Why is June 17 a holiday, what is it commemorated and since when?

Why is June 17 a holiday, what is it commemorated and since when?
Why is June 17 a holiday, what is it commemorated and since when?

This Monday, June 17, is a holiday in Argentina because commemorates the passage to immortality of General Don Martín Miguel de Güemeswho died that same day but in 1821 in combat during the War of Independence.

He caudillo and popular leader of Salta It played a fundamental role in both the civil wars and the Gaucha War to keep Argentine territory free of royalist invasions. Due to its imprint on the history, politics and culture of the country, In 2016, the National Congress passed a law that proposes remembering the day of his death as a national day..

Eight years ago, the Official Gazette announced the modification of decree 1,584/2010, which incorporates “as a national holiday and non-working day throughout the territory of the Nation on June 17 of each yearin commemoration of the passage to immortality of General Don Martín Miguel de Güemes.”
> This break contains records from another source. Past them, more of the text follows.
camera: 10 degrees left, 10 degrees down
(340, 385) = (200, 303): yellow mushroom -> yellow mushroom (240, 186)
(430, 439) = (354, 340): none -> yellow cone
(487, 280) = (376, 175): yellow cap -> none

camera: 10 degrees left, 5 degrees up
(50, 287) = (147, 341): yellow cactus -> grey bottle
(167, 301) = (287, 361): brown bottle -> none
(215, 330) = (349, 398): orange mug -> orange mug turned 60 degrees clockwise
This year, June 17 falls on a Monday and is a three-day long weekend. On Thursday the 20th, Flag Day will be celebrated and Manuel Belgrano’s Passage to Immortality will be commemorated, while Friday the 21st will be a long weekend holiday for tourist purposes. In other words, this week there will only be two business days, which are Tuesday the 18th and Wednesday the 19th.

About the General

Martin Miguel Güemes was an Argentine soldier, politician and hero who fought in the North for the independence of Argentina.. He was born in Salta on February 8, 1785. His parents were Gabriel de Güemes Montero, born in Santander, Spain, and María Magdalena de Goyechea y La Corte, from Jujuy.

He studied in the same city where he grew up, and continued his higher education from home, along with his brothers, through educators paid for by his father.

At the beginning of 1799, when he was only 14 years old, he joined the 7th Company of the 3rd Battalion of the Buenos Aires Infantry Regiment as a cadet, which was based in the City of Salta. In 1806 he was sent with his regiment to Buenos Aires due to the English invasions, and acted in the defense. According to some historians on this occasion, Güemes served as Liniers’ assistant.

He also participated in the War of Independence and the Civil Wars. He was governor of Salta for six years and led the so-called Gaucha War, defending the country from royalist invasions.

His performance was important, since without his resistance, it would not have been possible to defend the north of the country after three defeats, nor would the San Martín campaigns have been possible. Under his command, the cities of Salta and Jujuy and his campaign defended the rest of Argentina without outside help.

On the night of June 6 to 7, 1821, a royalist column led by a traitor surprised Güemes in Salta, seriously wounding him and causing his painful escape to Cañada de la Horqueta, where he died ten days later. Güemes died on a cot outdoors when he was 36 years old. He is the only General who died from wounds received in combat during the independence war.

“I’m going to leave you, but I’m leaving calmly, because I know that you are behind me, that you will know how to defend the country with the courage that you have shown” were some of his last words before he died on June 17, 1821.